1. Table with ordered data:

SQL Statement:
$EXPLAIN PLAN FOR SELECT * FROM ORDERED WHERE X BETWEEN 10000 AND 30000;

------------------------------------------------------------------------------------------
|Id   | Operation                   | Name        | Rows  | Bytes | Cost (%CPU)| Time     |
------------------------------------------------------------------------------------------
|   0 | SELECT STATEMENT            |             | 20002 |  1582K|   323   (0)| 00:00:04 |
|   1 |  TABLE ACCESS BY INDEX ROWID| ORDERED     | 20002 |  1582K|   323   (0)| 00:00:04 |
|*  2 |   INDEX RANGE SCAN          | SYS_C007666 | 20002 |       |    68   (0)| 00:00:01 |
-------------------------------------------------------------------------------------------

2. Table with unordered data, full table scan:

SQL Statement:
EXPLAIN PLAN FOR SELECT * FROM UNORDERED WHERE X BETWEEN 10000 AND 30000;

-------------------------------------------------------------------------------
| Id  | Operation         | Name      | Rows  | Bytes | Cost (%CPU)| Time     |
-------------------------------------------------------------------------------
|   0 | SELECT STATEMENT  |           | 20002 |  1582K|  3275   (1)| 00:00:40 |
|*  1 |  TABLE ACCESS FULL| UNORDERED | 20002 |  1582K|  3275   (1)| 00:00:40 |
-------------------------------------------------------------------------------

3. Table with unordered data, using the index:

SQL Statement:
EXPLAIN PLAN FOR SELECT /*+ index( UNORDERED PK_UNORDERED ) */* 
FROM UNORDERED WHERE X BETWEEN 10000 AND 30000;

--------------------------------------------------------------------------------------------
| Id  | Operation                   | Name         | Rows  | Bytes | Cost (%CPU)| Time     |
--------------------------------------------------------------------------------------------
|   0 | SELECT STATEMENT            |              | 20002 |  1582K| 20049   (1)| 00:04:01 |
|   1 |  TABLE ACCESS BY INDEX ROWID| UNORDERED    | 20002 |  1582K| 20049   (1)| 00:04:01 |
|*  2 |   INDEX RANGE SCAN          | PK_UNORDERED | 20002 |       |    44   (0)| 00:00:01 |
--------------------------------------------------------------------------------------------


Conclusion


Execution plans displays a much higher cost when the index is used on an unordered set of data - in that particular case.
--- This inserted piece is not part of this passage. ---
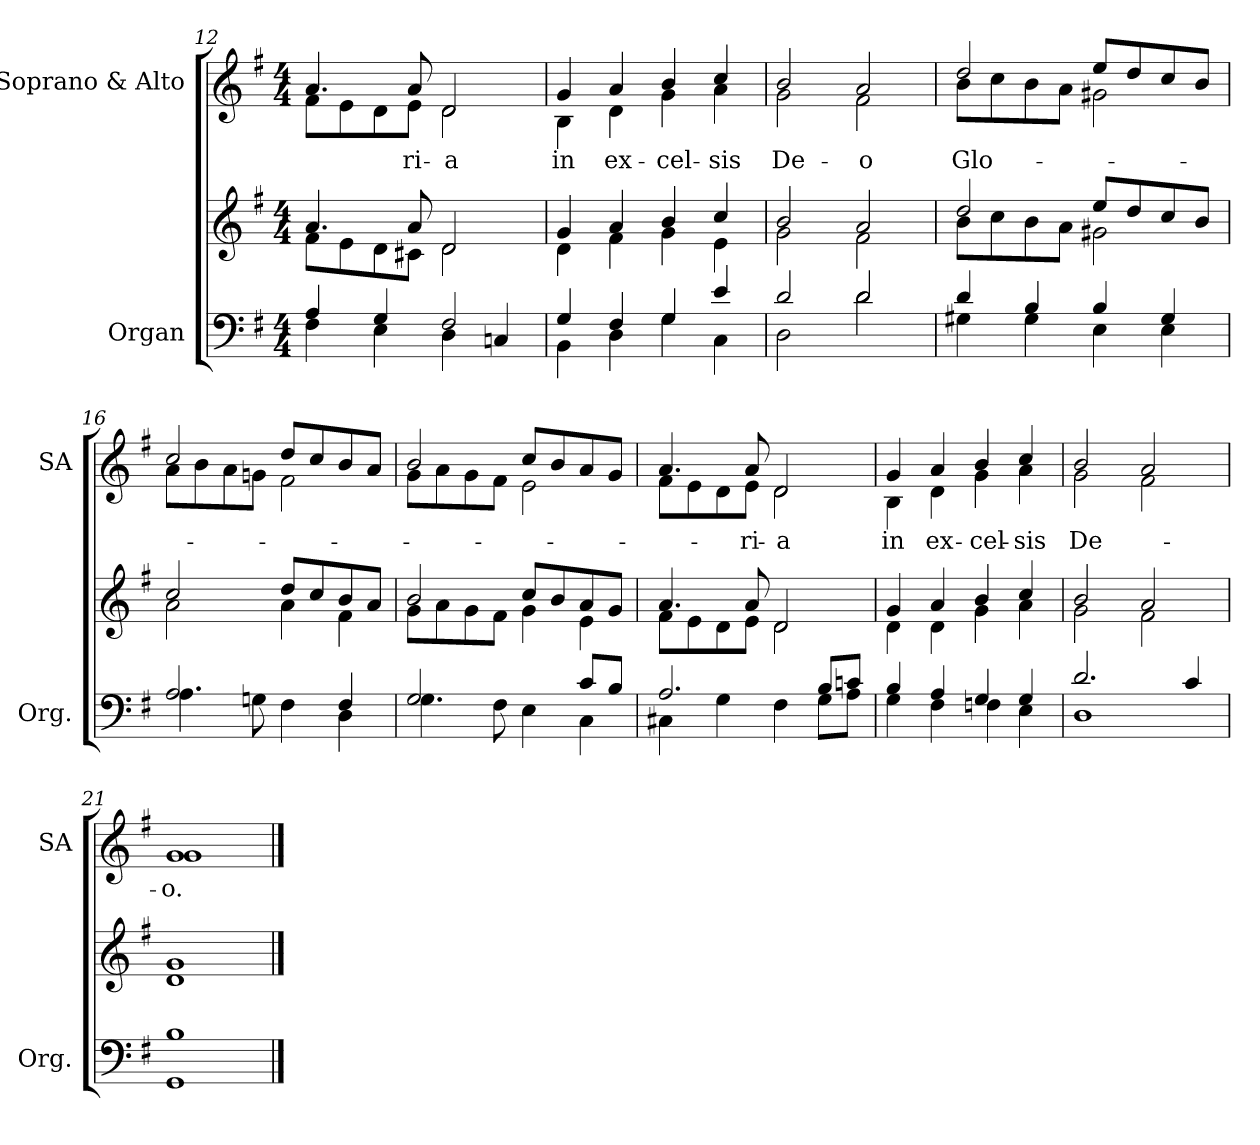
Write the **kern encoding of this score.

This might be unexpected, but it shows how important physical design is. So blindly putting indexes when encountering full table scans is not always a good idea. 

Trying to change the optimizer first choice might also not be a good idea. Oddly, there's often in room a developer tempted to prevent the optimizer to  to use a full table scan. Not good.

Finally, let's also point out that maintaining an index is also bound to costs.